Requena Luis, Sánchez Yus Evaristo
Department of Dermatology, Fundación Jiménez Díaz, Universidad Autónoma, Madrid, Spain.
Semin Cutan Med Surg. 2007 Jun;26(2):114-25. doi: 10.1016/j.sder.2007.02.009.
Erythema nodosum is the most frequent clinicopathologic variant of panniculitis. The process is a cutaneous reaction that may be associated with a wide variety of disorders, including infections, sarcoidosis, rheumatologic diseases, inflammatory bowel diseases, medications, autoimmune disorders, pregnancy, and malignancies. Erythema nodosum typically manifest by the sudden onset of symmetrical, tender, erythematous, warm nodules and raised plaques usually located on the lower limbs. Often the lesions are bilaterally distributed. At first, the nodules show a bright red color, but within a few days they become livid red or purplish and, finally, they exhibit a yellow or greenish appearance, taking on the look of a deep bruise. Ulceration is never seen, and the nodules heal without atrophy or scarring. Histopathologically, erythema nodosum is the stereotypical example of a mostly septal panniculitis with no vasculitis. The septa of subcutaneous fat are always thickened and variously infiltrated by inflammatory cells that extend to the periseptal areas of the fat lobules. The composition of the inflammatory infiltrate in the septa varies with age of the lesion. In early lesions edema, hemorrhage, and neutrophils are responsible for the septal thickening, whereas fibrosis, periseptal granulation tissue, lymphocytes, and multinucleated giant cells are the main findings in late stage lesions of erythema nodosum. A histopathologic hallmark of erythema nodosum is the presence of the so-called Miescher's radial granulomas, which consist of small, well-defined nodular aggregations of small histiocytes arranged radially around a central cleft of variable shape. Treatment of erythema nodosum should be directed to the underlying associated condition, if identified. Usually, nodules of erythema nodosum regress spontaneously within a few weeks, and bed rest is often sufficient treatment. Aspirin, nonsteroidal antiinflammatory drugs, such as oxyphenbutazone, indomethacin or naproxen, and potassium iodide may be helpful drugs to enhance analgesia and resolution. Systemic corticosteroids are rarely indicated in erythema nodosum and before these drugs are administered an underlying infection should be ruled out.

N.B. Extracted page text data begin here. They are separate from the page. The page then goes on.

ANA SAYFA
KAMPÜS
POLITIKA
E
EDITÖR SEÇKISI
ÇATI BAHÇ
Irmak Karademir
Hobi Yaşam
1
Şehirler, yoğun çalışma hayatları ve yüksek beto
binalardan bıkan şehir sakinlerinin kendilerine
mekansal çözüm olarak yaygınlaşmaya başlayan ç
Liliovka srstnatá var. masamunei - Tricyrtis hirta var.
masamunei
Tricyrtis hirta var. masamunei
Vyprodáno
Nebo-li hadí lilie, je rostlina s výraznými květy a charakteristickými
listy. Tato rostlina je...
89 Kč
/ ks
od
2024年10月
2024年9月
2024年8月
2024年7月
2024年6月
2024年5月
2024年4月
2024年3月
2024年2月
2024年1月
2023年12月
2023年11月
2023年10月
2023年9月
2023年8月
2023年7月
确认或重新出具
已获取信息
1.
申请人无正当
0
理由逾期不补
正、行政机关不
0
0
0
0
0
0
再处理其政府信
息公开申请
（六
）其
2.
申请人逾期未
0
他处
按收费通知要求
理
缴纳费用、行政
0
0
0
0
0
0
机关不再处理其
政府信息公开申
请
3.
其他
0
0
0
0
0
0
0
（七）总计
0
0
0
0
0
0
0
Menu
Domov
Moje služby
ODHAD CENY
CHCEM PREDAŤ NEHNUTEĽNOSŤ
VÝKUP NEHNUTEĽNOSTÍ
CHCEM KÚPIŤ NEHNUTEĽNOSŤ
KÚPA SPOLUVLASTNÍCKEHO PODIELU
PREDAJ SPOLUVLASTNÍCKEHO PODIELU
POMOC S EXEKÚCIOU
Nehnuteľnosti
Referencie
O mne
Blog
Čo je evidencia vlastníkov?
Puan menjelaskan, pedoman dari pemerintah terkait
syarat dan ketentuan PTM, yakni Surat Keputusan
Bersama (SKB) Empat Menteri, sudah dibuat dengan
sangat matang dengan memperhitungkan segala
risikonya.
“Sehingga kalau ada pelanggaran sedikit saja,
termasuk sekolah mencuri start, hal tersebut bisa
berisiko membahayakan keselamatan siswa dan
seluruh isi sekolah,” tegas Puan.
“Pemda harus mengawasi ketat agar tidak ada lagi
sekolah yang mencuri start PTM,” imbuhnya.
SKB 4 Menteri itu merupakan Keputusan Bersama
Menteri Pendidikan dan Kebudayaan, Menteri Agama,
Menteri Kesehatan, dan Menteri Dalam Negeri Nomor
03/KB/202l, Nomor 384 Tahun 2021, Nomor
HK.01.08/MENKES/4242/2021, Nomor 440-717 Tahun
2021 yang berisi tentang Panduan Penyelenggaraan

结节性红斑是脂膜炎最常见的临床病理类型。该病症是一种皮肤反应,可能与多种疾病相关,包括感染、结节病、风湿性疾病、炎症性肠病、药物、自身免疫性疾病、妊娠及恶性肿瘤。结节性红斑通常表现为突然出现的对称性、压痛性、红斑性、温热的结节及隆起的斑块,通常位于下肢。病变常常双侧分布。起初,结节呈鲜红色,但数天内会变为青红色或紫色,最终呈现黄色或绿色外观,类似深部瘀伤。不会出现溃疡,结节愈合后无萎缩或瘢痕形成。组织病理学上,结节性红斑是一种典型的主要为间隔性脂膜炎且无血管炎的病症。皮下脂肪间隔总是增厚,并被延伸至脂肪小叶间隔周围区域的炎症细胞不同程度浸润。间隔内炎症浸润的成分随病变年龄而异。在早期病变中,水肿、出血和中性粒细胞导致间隔增厚,而在结节性红斑的晚期病变中,纤维化、间隔周围肉芽组织、淋巴细胞和多核巨细胞是主要表现。结节性红斑的组织病理学特征是存在所谓的米舍尔氏放射状肉芽肿,其由围绕形状各异的中央裂隙呈放射状排列的小组织细胞组成的小而界限清楚的结节状聚集物构成。如果能确定病因,结节性红斑的治疗应针对潜在的相关病症。通常,结节性红斑的结节会在数周内自行消退,卧床休息往往就是足够的治疗。阿司匹林、非甾体类抗炎药,如羟基保泰松、吲哚美辛或萘普生,以及碘化钾可能是有助于增强镇痛和促进消退的药物。结节性红斑很少需要使用全身性皮质类固醇,在使用这些药物之前应排除潜在感染。